Я считаю, что никакая физическая красота, привлекательность, сексапильность даже в своей высшей ипостаси никогда не может выразить то, что может выразить музыкальная фраза, спетая прекрасным голосом со всеми оттенками. Это несопоставимо даже.
— Вы правы, когда дело касается «Страстей по Матфею». Но когда дело касается сценического зрелища…
— Да, сейчас это стало зрелищем.
— Но оно и раньше было зрелищем.
— Раньше – не настолько. Сейчас такая, как Кабалье, уже нигде бы не пела, сто процентов, несмотря на свой голос. Сейчас в Метрополитен певцов с лишним весом не хотят, всё! Сколько прекрасных певцов не могут там петь, потому что у них лишний вес! Для меня, когда Монсеррат Кабалье открывает рот, она самая красивая женщина мира становится в этот момент.
— Для меня она красавица, я даже не сомневаюсь в этом- черты лица, глаза невероятные. Но история человечества вбирает в себя прожитый опыт, и были американские музыкальные комедии, когда очень красивые люди пели и танцевали. И эта эпоха не могла не повлиять на оперу. Публика привыкла к тому, что если ты поёшь, то это не значит, что ты при этом не можешь ещё и быть спортивным и красиво двигаться.
— Сейчас, мне кажется, перегибается палка настолько, что уже критерии совсем сместились.
— А что, от вас требуют ещё и быть топ-моделями?
— Требований таких никто не выдвигает, но режиссёры на Джульетту не возьмут уже больше какого-то веса.
— Вы считаете, что сейчас у хорошо выглядящей девушки больше шансов вытеснить со сцены лучше поющую, но хуже выглядящую?
— Да, нужно постоянно делать какие-то фотосессии, загружать их в интернет. Сейчас без этого никуда. Никуда!

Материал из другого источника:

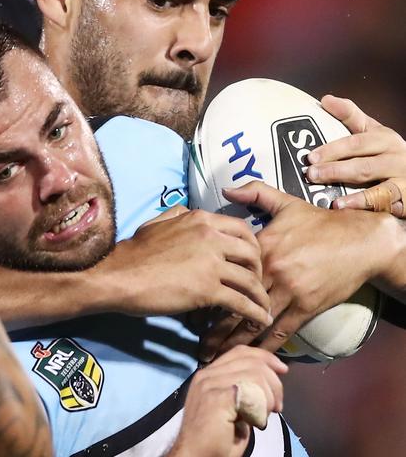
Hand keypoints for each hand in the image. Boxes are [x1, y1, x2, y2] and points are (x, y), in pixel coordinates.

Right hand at [110, 205, 272, 328]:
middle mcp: (211, 237)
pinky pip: (241, 302)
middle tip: (257, 284)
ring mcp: (211, 263)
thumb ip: (176, 216)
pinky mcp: (207, 290)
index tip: (251, 260)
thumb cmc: (133, 252)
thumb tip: (187, 212)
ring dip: (261, 296)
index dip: (252, 246)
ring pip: (250, 279)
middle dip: (260, 270)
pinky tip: (258, 321)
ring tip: (263, 308)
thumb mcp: (156, 223)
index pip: (242, 228)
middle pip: (253, 252)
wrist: (118, 276)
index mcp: (200, 219)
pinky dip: (254, 313)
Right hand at [168, 346, 286, 456]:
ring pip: (255, 374)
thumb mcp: (232, 408)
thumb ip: (242, 390)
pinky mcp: (217, 398)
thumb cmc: (215, 439)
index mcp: (208, 375)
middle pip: (251, 361)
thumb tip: (267, 382)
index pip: (240, 352)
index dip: (264, 357)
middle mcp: (207, 375)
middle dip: (273, 383)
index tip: (282, 371)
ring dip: (269, 397)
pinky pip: (251, 391)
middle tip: (276, 407)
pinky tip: (257, 421)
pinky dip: (261, 407)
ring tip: (265, 416)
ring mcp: (210, 385)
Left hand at [199, 181, 397, 359]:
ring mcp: (289, 291)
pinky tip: (250, 358)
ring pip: (254, 322)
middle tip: (197, 345)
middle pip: (234, 303)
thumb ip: (254, 194)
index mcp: (260, 247)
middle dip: (213, 328)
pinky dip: (264, 346)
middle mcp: (271, 271)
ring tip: (215, 358)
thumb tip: (226, 189)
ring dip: (233, 343)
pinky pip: (281, 332)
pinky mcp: (307, 307)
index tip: (190, 306)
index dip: (207, 292)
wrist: (359, 240)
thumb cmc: (319, 223)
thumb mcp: (285, 203)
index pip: (225, 273)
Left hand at [306, 95, 405, 216]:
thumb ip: (350, 116)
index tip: (311, 157)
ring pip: (378, 189)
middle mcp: (396, 158)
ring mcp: (403, 181)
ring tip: (334, 202)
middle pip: (364, 166)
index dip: (333, 149)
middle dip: (337, 171)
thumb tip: (325, 99)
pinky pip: (387, 207)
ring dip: (355, 197)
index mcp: (385, 139)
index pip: (356, 142)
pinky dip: (371, 211)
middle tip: (312, 176)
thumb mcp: (373, 131)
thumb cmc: (386, 152)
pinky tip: (354, 215)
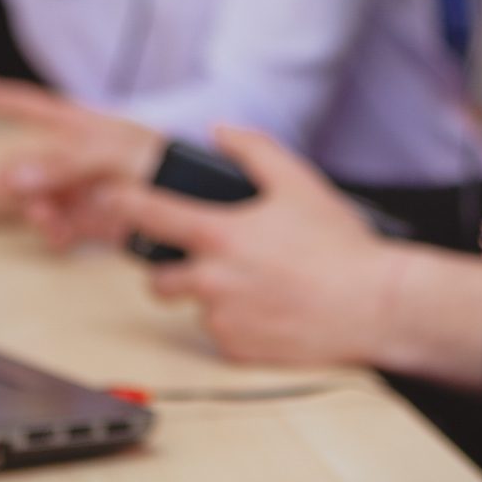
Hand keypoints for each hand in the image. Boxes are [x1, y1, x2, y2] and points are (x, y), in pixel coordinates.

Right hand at [0, 73, 167, 240]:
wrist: (197, 205)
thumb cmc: (164, 163)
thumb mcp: (111, 153)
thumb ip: (60, 162)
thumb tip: (8, 174)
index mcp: (82, 126)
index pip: (28, 105)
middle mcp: (78, 156)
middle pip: (26, 164)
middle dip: (16, 180)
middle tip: (11, 192)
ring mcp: (82, 189)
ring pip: (37, 200)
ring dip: (35, 210)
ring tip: (46, 218)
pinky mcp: (93, 221)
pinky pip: (58, 227)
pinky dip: (54, 233)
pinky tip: (61, 236)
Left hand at [98, 128, 395, 367]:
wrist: (373, 305)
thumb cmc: (338, 245)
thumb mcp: (299, 182)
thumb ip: (253, 150)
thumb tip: (220, 130)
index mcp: (219, 235)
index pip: (149, 216)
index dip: (122, 205)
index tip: (107, 200)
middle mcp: (211, 280)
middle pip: (156, 278)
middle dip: (171, 269)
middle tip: (209, 259)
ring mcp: (221, 320)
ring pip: (192, 307)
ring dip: (208, 297)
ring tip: (254, 285)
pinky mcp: (237, 351)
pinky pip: (219, 335)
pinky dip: (235, 324)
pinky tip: (270, 311)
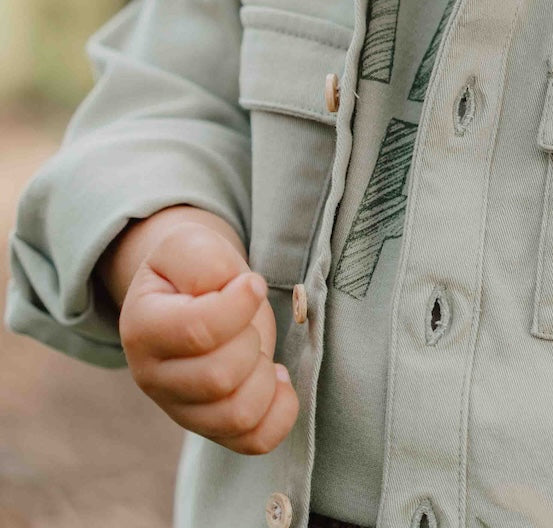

— Но публику же воспитывает окружающая действительность, информация, которая поступает со всех направлений: люди смотрят журналы мод, идут в кино, включают телевизор. И потом они идут в оперу, и им хочется, чтобы весь зрительный ряд был в едином контексте.
— Я думаю, что это должно измениться. Я верю в это.
— Для того чтобы это изменилось, люди должны интересоваться оперой. А для этого нужно быть большим интеллектуалом и меломаном. Таких мало.
Меня поразило в вас то, насколько с Вами интересно. Мы в такие ушли дебри и я с таким удовольствием вас слушала!
— Я сама над этим размышляю, особенно когда у меня есть такой собеседник. Конечно, я не каждый день задаюсь этими вопросами. Как говорил какой-то писатель: «Стань самим собой».